The whole point is that if the metric is Kähler, then the Chern connection coincides with the complexification of Levi-Civita connection of the riemanian metric on the underlying real manifold given by the real part of the Kähler hermitian metric.
Moreover, this happens if and only if the starting metric is Kähler (and is indeed my favorite definition of Kähler metric).

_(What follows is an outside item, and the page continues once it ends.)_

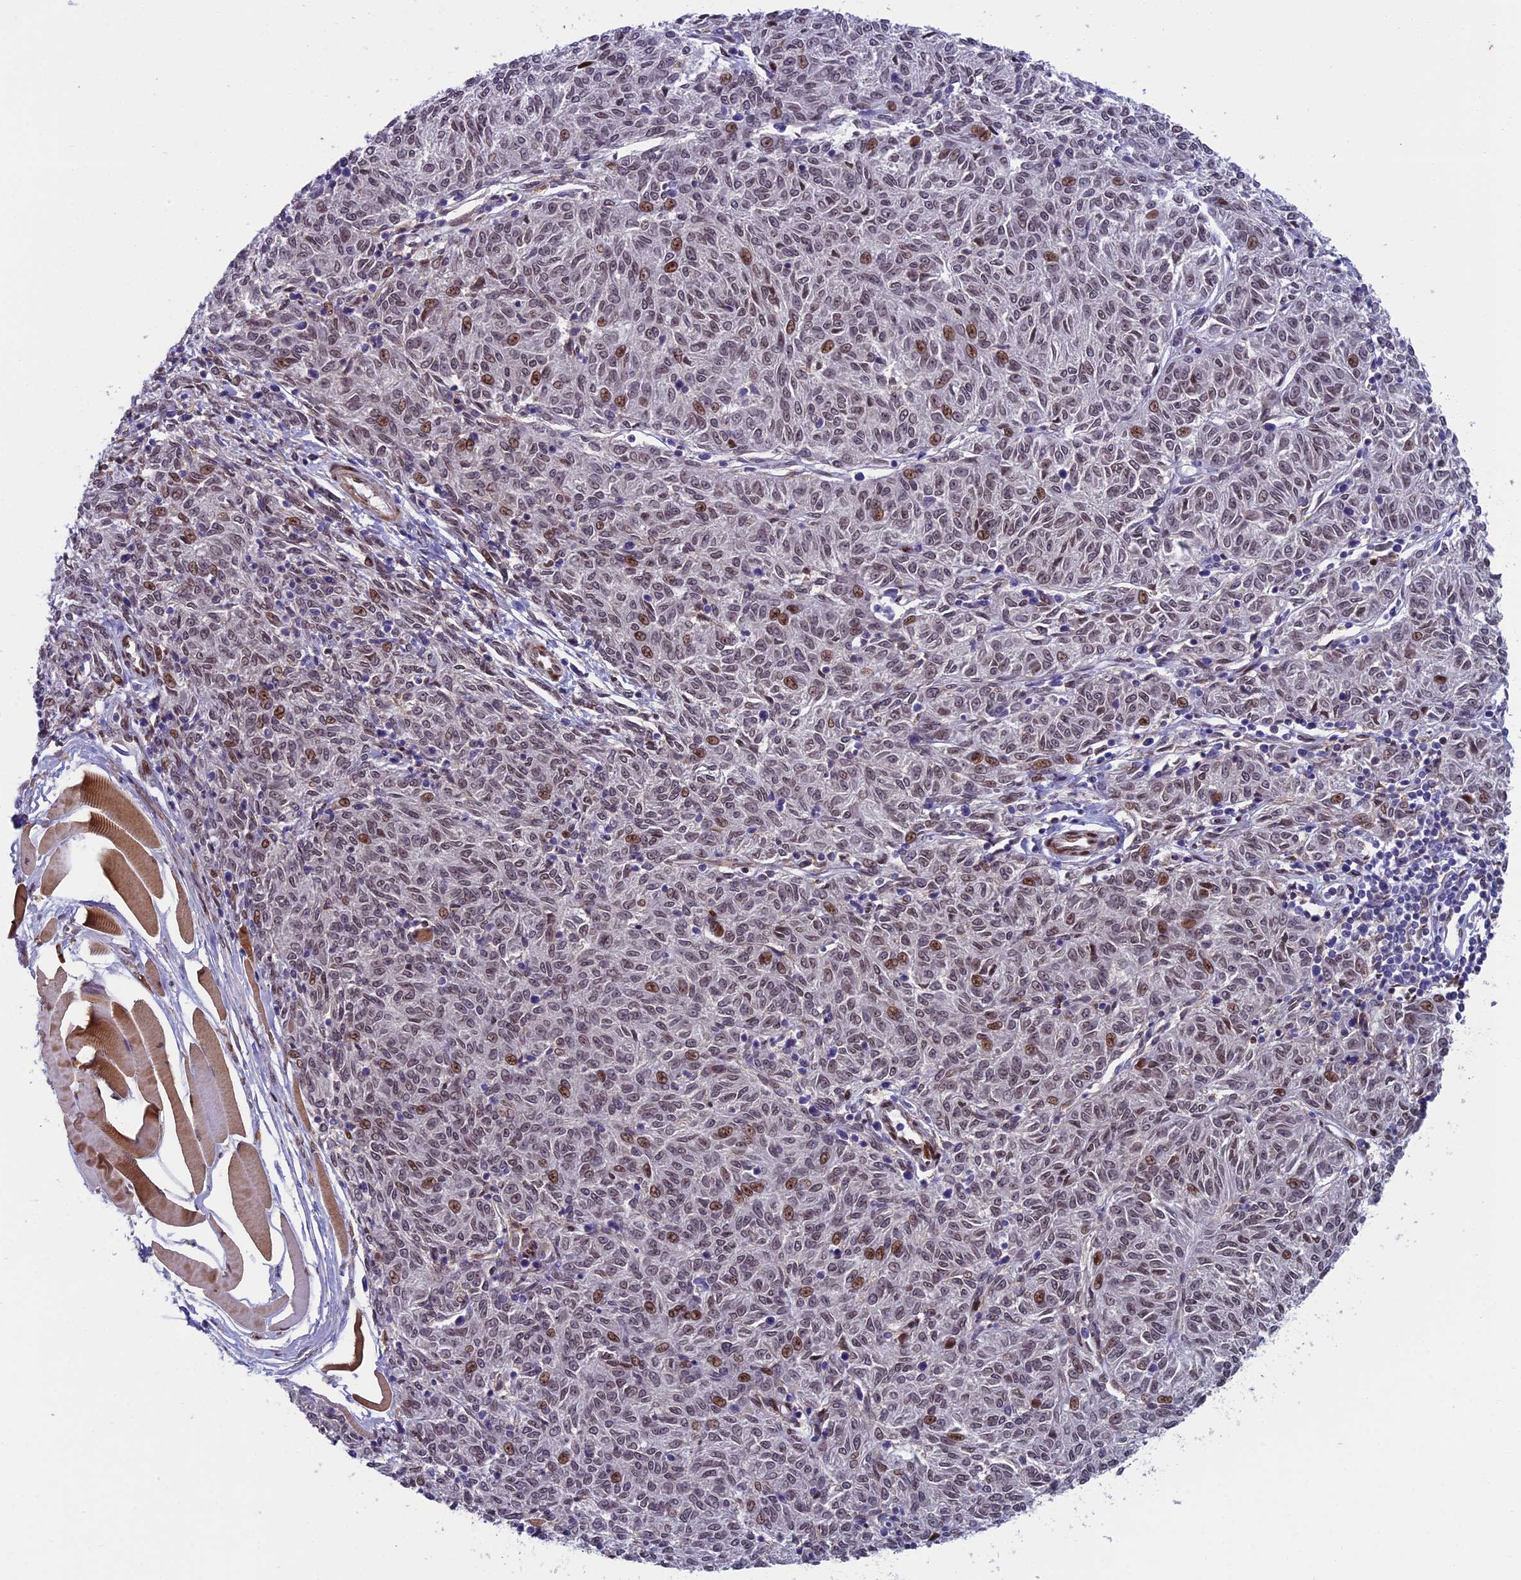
{"staining": {"intensity": "moderate", "quantity": "25%-75%", "location": "nuclear"}, "tissue": "melanoma", "cell_type": "Tumor cells", "image_type": "cancer", "snomed": [{"axis": "morphology", "description": "Malignant melanoma, NOS"}, {"axis": "topography", "description": "Skin"}], "caption": "Immunohistochemical staining of melanoma demonstrates medium levels of moderate nuclear staining in approximately 25%-75% of tumor cells.", "gene": "GPSM1", "patient": {"sex": "female", "age": 72}}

So, let me give you a hint.
If $\omega$ is any hermitian metric on $X$, then $\det\omega$ is the induced metric on $\det T_X$ (this line bundle is usually referred as to the anticanonical bundle $K_X^{*}$). The Chern curvature $\Theta$ of this metric is given by
$$
i\Theta(K_X^*,\det\omega)=-i\partial\bar\partial\log\det\omega.
$$
Now, in general, the Chern curvature (with respect to the induced hermitian metric) of the determinant $\det E$ of a hermitian holomorphic vector bundle $(E,h)$ is given by the trace of the Chern curvature of $E$:
$$
i\Theta(\det E,\det h)=i\operatorname{Tr}\Theta(E,h).
$$
Therefore,
$$
-i\partial\bar\partial\log\det\omega=i\operatorname{Tr}\Theta(T_X,\omega).
$$
But $\Theta(T_X,\omega)$ is the complexification of the curvature $R^{LC}$ of the Levi-Civita connection of $X$ $\nabla^{LC}_{X,\Re\omega}$ with respect to $\Re\omega$, where $\Re\omega$ is the induced riemannian metric on the underlying real manifold.
Finally, by definition, the Ricci curvature of $(X,\Re\omega)$ is the trace of $R^{LC}$.

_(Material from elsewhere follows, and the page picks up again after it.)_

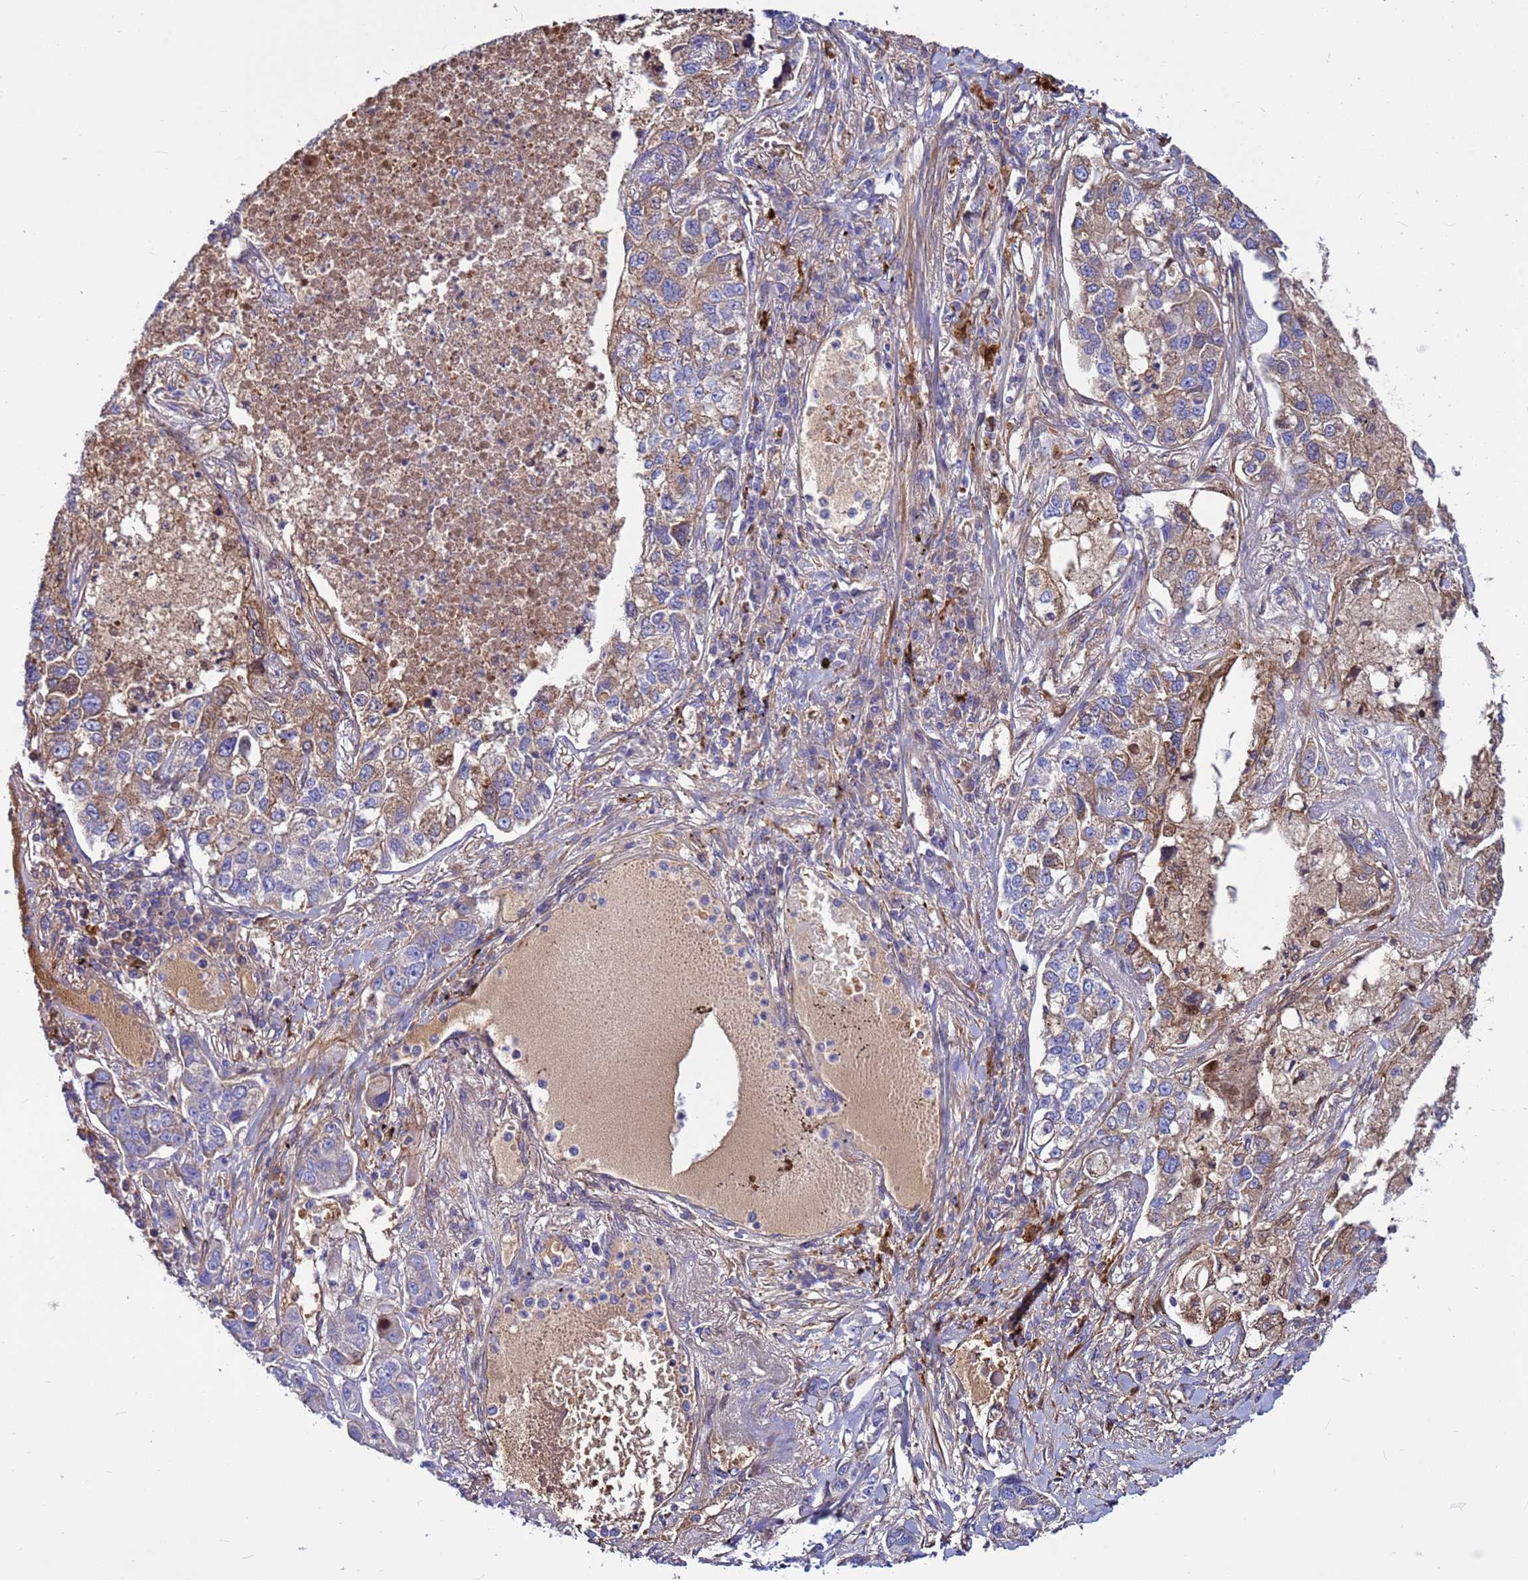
{"staining": {"intensity": "moderate", "quantity": "<25%", "location": "cytoplasmic/membranous"}, "tissue": "lung cancer", "cell_type": "Tumor cells", "image_type": "cancer", "snomed": [{"axis": "morphology", "description": "Adenocarcinoma, NOS"}, {"axis": "topography", "description": "Lung"}], "caption": "Immunohistochemistry micrograph of neoplastic tissue: lung adenocarcinoma stained using immunohistochemistry exhibits low levels of moderate protein expression localized specifically in the cytoplasmic/membranous of tumor cells, appearing as a cytoplasmic/membranous brown color.", "gene": "CRHBP", "patient": {"sex": "male", "age": 49}}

There is a small missing point in my sketchy argument: the riemannian Ricci curvature is a symmetric $2$-controvariant tensor, while the Ricci form is a closed real $(1,1)$-form. You have to show that in fact the riemannian Ricci curvature of (the real part of) a Kähler metric is invariant with respect to the complex structure $J$, then you apply the $1-1$ correspondence between real $(1,1)$-forms and symmetric $J$-invariant $2$-controvariant tensors.